結婚したくない二人の話~完璧イケオジエリートは、実は独占欲強めなケダモノでした~

 年の瀬、病院の受付で「今日から主治医がかわります」と告げられた。これまで診てくださっていた先生は産休に入ったらしい。採血を終えて待合室の椅子に座ったとたん、隣の老婦人から話しかけられた。

「新しい先生、イギリスから帰ってきたばかりの『美人過ぎる女医さん』らしいわよ」

 どこでそういう情報を仕入れるんだろうか、すごい。
 検査結果が出るのを待って診察室に呼ばれたが、新しい先生は「なるほど美人過ぎる」と納得する美女だった。

「主治医になりました、(かつら)です。

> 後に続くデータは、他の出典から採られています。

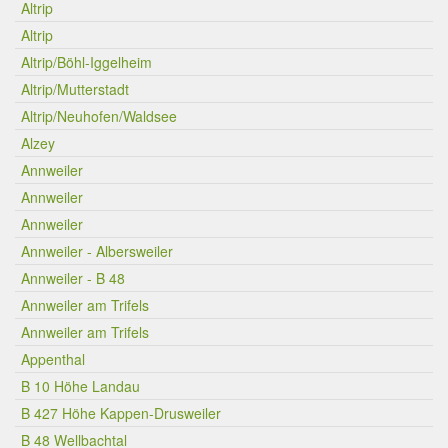
Altrip
Altrip
Altrip/Böhl-Iggelheim
Altrip/Mutterstadt
Altrip/Neuhofen/Waldsee
Alzey
Annweiler
Annweiler
Annweiler
Annweiler - Albersweiler
Annweiler - B 48
Annweiler am Trifels
Annweiler am Trifels
Appenthal
B 10 Höhe Landau
B 427 Höhe Kappen-Drusweiler
B 48 Wellbachtal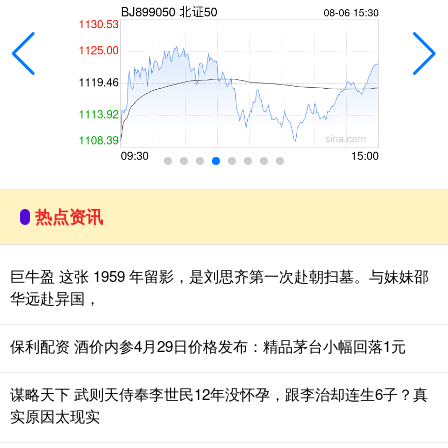
热点资讯
巨牛盈 这张 1959 年留影，是刘思齐第一次赴朝扫墓。与妹妹邵
华远赴异国，
保利配资 酒价内参4月29日价格发布：精品茅台小幅回落1元
谋略天下 武则天侍奉李世民12年没怀孕，跟李治却连生6子？真
实原因太现实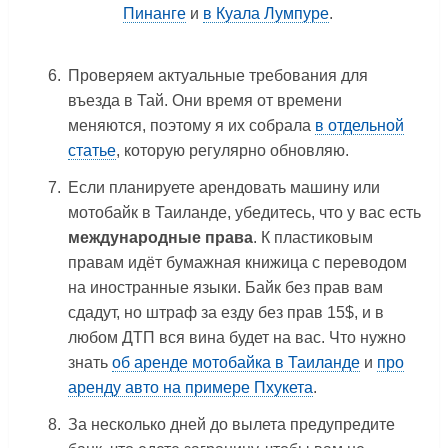
Пинанге
и
в Куала Лумпуре
.
Проверяем актуальные требования для
въезда в Тай. Они время от времени
меняются, поэтому я их собрала
в отдельной
статье
, которую регулярно обновляю.
Если планируете арендовать машину или
мотобайк в Таиланде, убедитесь, что у вас есть
международные права
. К пластиковым
правам идёт бумажная книжица с переводом
на иностранные языки. Байк без прав вам
сдадут, но штраф за езду без прав 15$, и в
любом ДТП вся вина будет на вас. Что нужно
знать
об аренде мотобайка в Таиланде
и
про
аренду авто на примере Пхукета
.
За несколько дней до вылета предупредите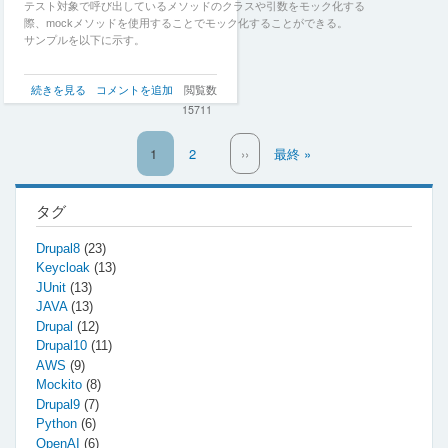
テスト対象で呼び出しているメソッドのクラスや引数をモック化する
際、mockメソッドを使用することでモック化することができる。
サンプルを以下に示す。
ク
続きを見る
コメントを追加
閲覧数
ラ
15711
ス
の
カ
1
ペ
2
次
››
最
最終 »
mock
レ
ー
ペ
終
化
ン
ジ
ー
ペ
方
法
ト
ジ
ー
タグ
と
ペ
ジ
mock
ー
Drupal8
(23)
化
ジ
Keycloak
(13)
し
JUnit
(13)
た
JAVA
(13)
ク
Drupal
(12)
ラ
ス
Drupal10
(11)
の
AWS
(9)
メ
Mockito
(8)
ソ
Drupal9
(7)
ッ
Python
(6)
ド
OpenAI
(6)
の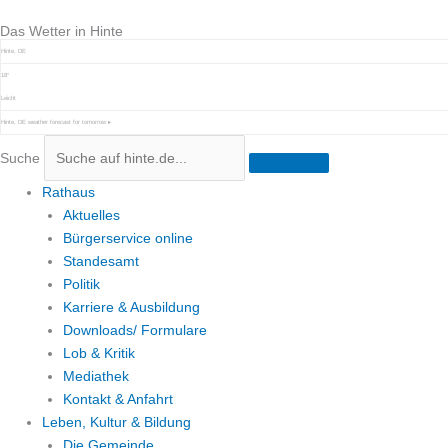
Zum
Das Wetter in Hinte
Inhalt
springen
Hinte, DE
18°
Leicht
Hinte, DE
weather forecast for tomorrow ▸
Suche
Rathaus
Aktuelles
Bürgerservice online
Standesamt
Politik
Karriere & Ausbildung
Downloads/ Formulare
Lob & Kritik
Mediathek
Kontakt & Anfahrt
Leben, Kultur & Bildung
Die Gemeinde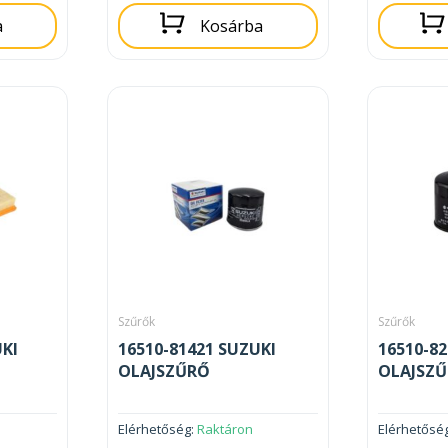
a
Kosárba
Szűrők
Szűrők
UKI
16510-81421 SUZUKI
16510-8
OLAJSZŰRŐ
OLAJSZ
Elérhetőség:
Raktáron
Elérhetősé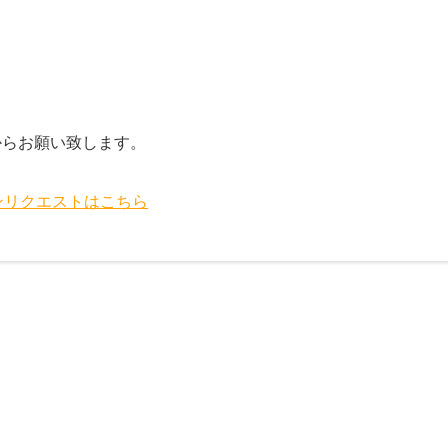
からお願い致します。
ンリクエストはこちら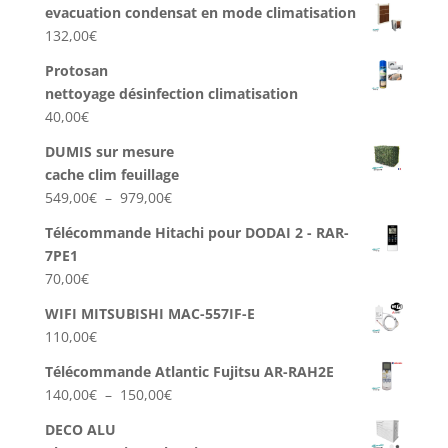
evacuation condensat en mode climatisation
prix :
132,00
€
282,00€
à
Protosan
823,00€
nettoyage désinfection climatisation
40,00
€
DUMIS sur mesure
cache clim feuillage
Plage
549,00
€
–
979,00
€
de
Télécommande Hitachi pour DODAI 2 - RAR-
prix :
7PE1
549,00€
70,00
€
à
979,00€
WIFI MITSUBISHI MAC-557IF-E
110,00
€
Télécommande Atlantic Fujitsu AR-RAH2E
Plage
140,00
€
–
150,00
€
de
DECO ALU
prix :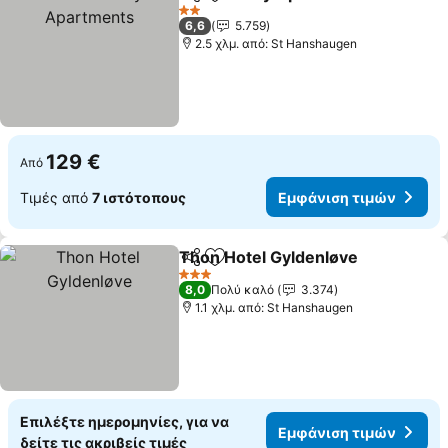
Κοινοποίηση
Προσθήκη στα αγαπημένα
2 Αστέρια
6,6
5.759
2.5 χλμ. από: St Hanshaugen
129 €
Από
Τιμές από
7 ιστότοπους
Εμφάνιση τιμών
Thon Hotel Gyldenløve
Κοινοποίηση
Προσθήκη στα αγαπημένα
3 Αστέρια
8,0
Πολύ καλό
3.374
1.1 χλμ. από: St Hanshaugen
Επιλέξτε ημερομηνίες, για να
Εμφάνιση τιμών
δείτε τις ακριβείς τιμές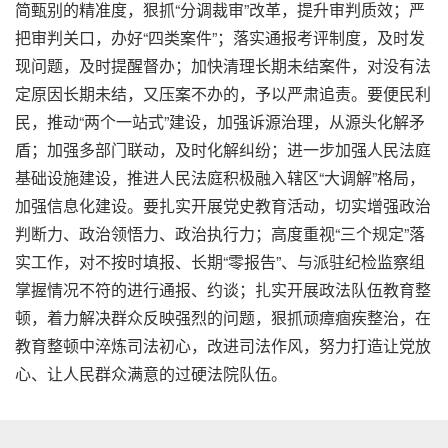
简甄别的精准度，狠抓“分调裁审”改革，提升审判质效；严
把审判关口，办好“四类案件”；落实通报考评制度，及时发
现问题，及时提醒督办；加快清理长期未结案件，对没有法
定原因长期未结，又压案不办的，予以严肃追责。要便民利
民，推动“两个一站式”建设，加强诉源治理，从源头化解矛
盾；加强多部门联动，及时化解纠纷；进一步加强人民法庭
基础设施建设，推进人民法庭积极融入辖区“大调解”格局，
加强信息化建设。要扎实开展党史教育活动，切实增强政治
判断力、政治领悟力、政治执行力；高度重视“三个规定”落
实工作，对不按时填报、长期“零报告”、与派驻纪检监察组
掌握情况不符的进行通报、约谈；扎实开展政法队伍教育整
顿，着力解决群众反映强烈的问题，狠抓顽瘴痼疾整治，在
教育整顿中淬炼司法初心，改进司法作风，努力打造让党放
心、让人民群众满意的过硬法院队伍。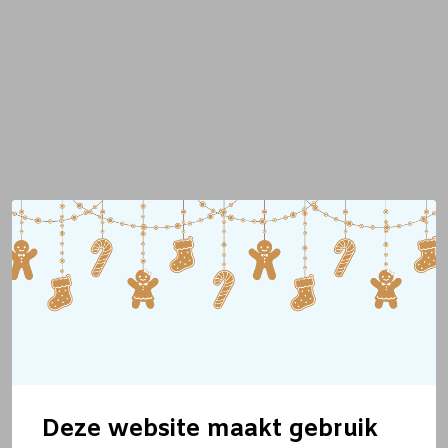
Deze website maakt gebruik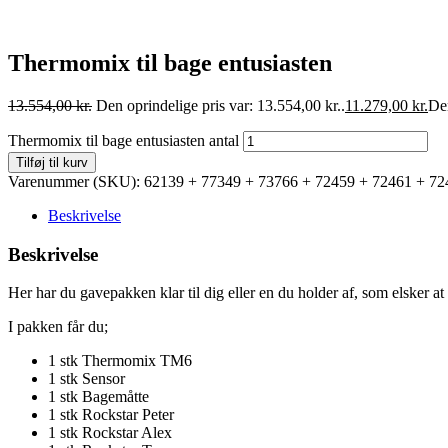
Thermomix til bage entusiasten
13.554,00
kr.
Den oprindelige pris var: 13.554,00 kr..
11.279,00
kr.
Den
Thermomix til bage entusiasten antal
Tilføj til kurv
Varenummer (SKU):
62139 + 77349 + 73766 + 72459 + 72461 + 72
Beskrivelse
Beskrivelse
Her har du gavepakken klar til dig eller en du holder af, som elsker a
I pakken får du;
1 stk Thermomix TM6
1 stk Sensor
1 stk Bagemåtte
1 stk Rockstar Peter
1 stk Rockstar Alex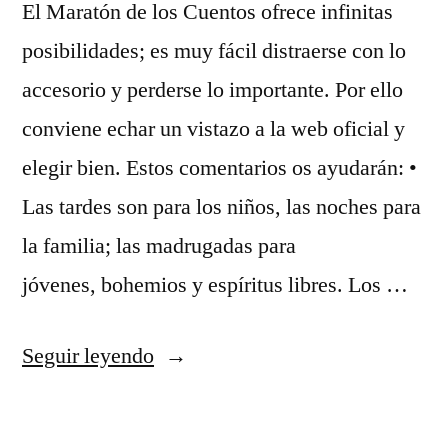
El Maratón de los Cuentos ofrece infinitas
posibilidades; es muy fácil distraerse con lo
accesorio y perderse lo importante. Por ello
conviene echar un vistazo a la web oficial y
elegir bien. Estos comentarios os ayudarán: •
Las tardes son para los niños, las noches para
la familia; las madrugadas para
jóvenes, bohemios y espíritus libres. Los …
«Claves
Seguir leyendo
para
seguir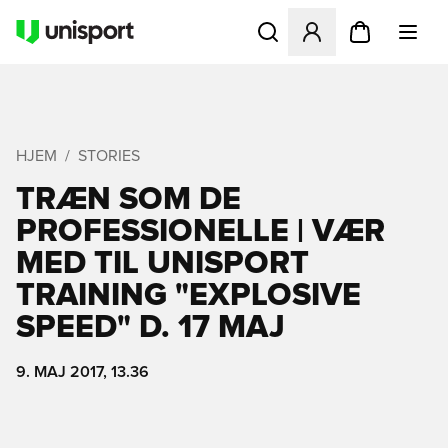
Åbner en Modal til at logge 
HJEM
STORIES
TRÆN SOM DE
PROFESSIONELLE | VÆR
MED TIL UNISPORT
TRAINING "EXPLOSIVE
SPEED" D. 17 MAJ
9. MAJ 2017, 13.36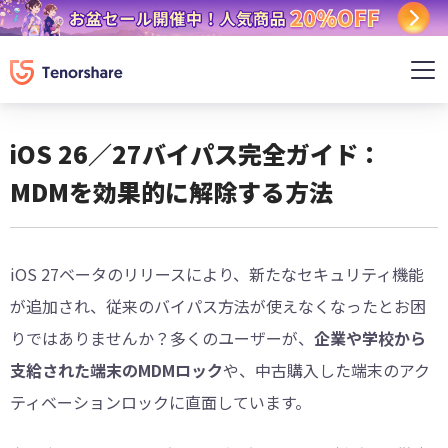
iOS 26／27バイパス完全ガイド：
MDMを効果的に解除する方法
iOS 27ベータのリリースにより、新たなセキュリティ機能
が追加され、従来のバイパス方法が使えなくなったとお困
りではありませんか？多くのユーザーが、
企業や学校から
支給された端末のMDMロック
や、中古購入した端末のアク
ティベーションロックに直面しています。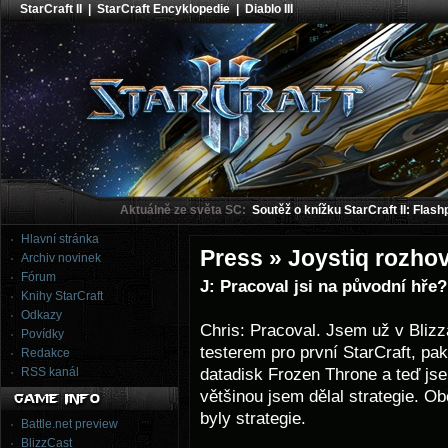
StarCraft II
|
StarCraft Encyklopedie
|
Diablo III
Aktuálně ze světa SC:
Soutěž o knížku StarCraft II: Flash
Hlavní stránka
Press » Joystiq rozho
Archiv novinek
Fórum
J: Pracoval jsi na původní hře?
Knihy StarCraft
Odkazy
Chris: Pracoval. Jsem už v Blizz
Povídky
testerem pro první StarCraft, pa
Redakce
datadisk Frozen Throne a teď jse
RSS kanál
většinou jsem dělal strategie. Ob
byly strategie.
Battle.net preview
BlizzCast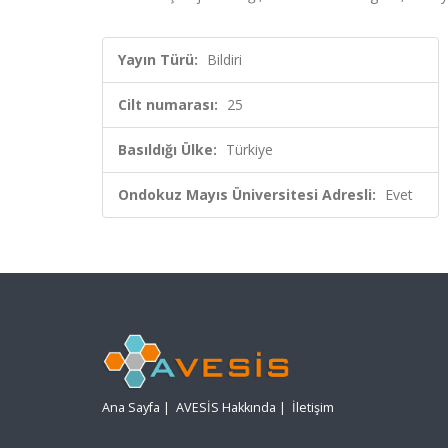
Yayın Türü:
Bildiri
Cilt numarası:
25
Basıldığı Ülke:
Türkiye
Ondokuz Mayıs Üniversitesi Adresli:
Evet
Ana Sayfa
|
AVESİS Hakkında
|
İletişim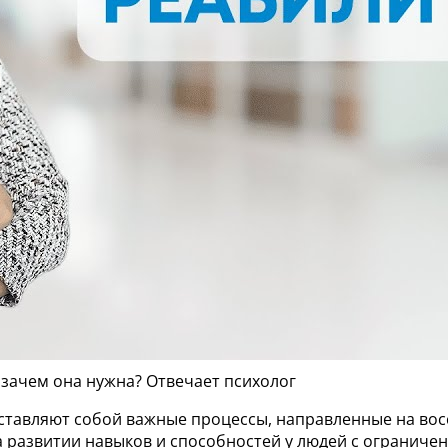
зачем она нужна? Отвечает психолог
ставляют собой важные процессы, направленные на вос
а развитии навыков и способностей у людей с огранич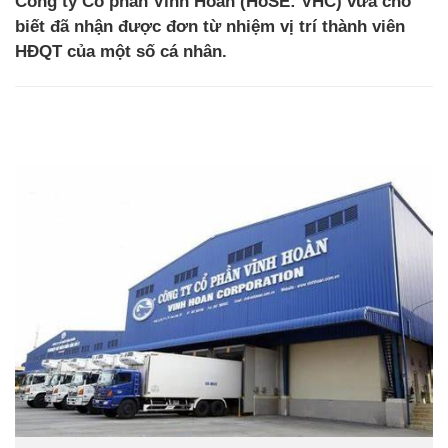
Công ty Cổ phần Vĩnh Hoàn (HoSE: VHC) vừa cho
biết đã nhận được đơn từ nhiệm vị trí thành viên
HĐQT của một số cá nhân.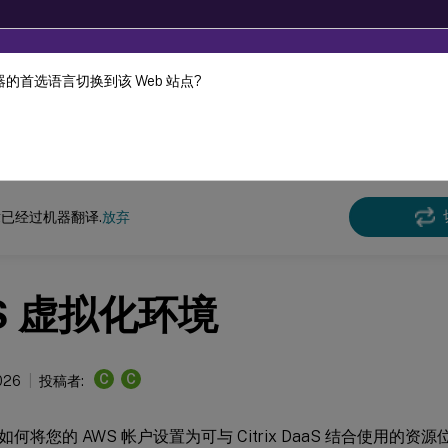
的首选语言切换到该 Web 站点?
机器动态翻译。
在此
DaaS
已经过机器翻译.
放弃
S 虚拟化环境
C
C
026
投稿者:
何将您的 AWS 帐户设置为可与 Citrix DaaS 结合使用的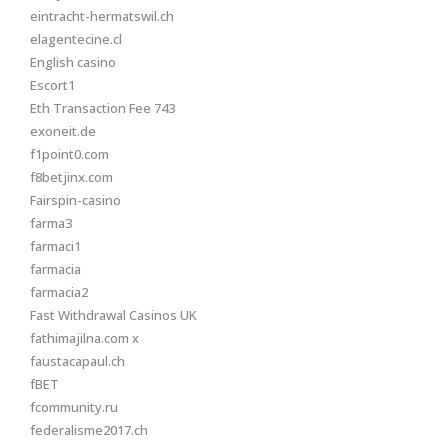
eintracht-hermatswil.ch
elagentecine.cl
English casino
Escort1
Eth Transaction Fee 743
exoneit.de
f1point0.com
f8betjinx.com
Fairspin-casino
farma3
farmaci1
farmacia
farmacia2
Fast Withdrawal Casinos UK
fathimajilna.com x
faustacapaul.ch
fBET
fcommunity.ru
federalisme2017.ch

引き継いだけど、戸樫さんは多分、今日で最後になるかな」

 私より年上だろうけど、仕草に色気があって、女の私でも間近で見るとドキドキする。才色兼備とはこのことだ。「女優さんが映画の撮影中なのかな? 私はエキストラの患者?」と、錯覚してしまいそう。

「二週間で病状はおおむね改善。しばらくは投薬しつつ途中から食事療法も取り入れ経過は良好。うん、今日の結果も良さそうね」

 血液検査の結果に問題がなければ、これが最後の診察になることは、前回の診察でも言われていた。食事療法は楽しく続けているし、いつもふらついていた以前と比べたら、自分でも元気になったと思う。

「戸樫さんが午前最後の患者さんなので、少し時間ありますよ。最後になにか聞きたいことはありますか?」

 優しく問われて、もっとこの先生に診てもらいたかったなと思った。それくらい魅力的な人だった。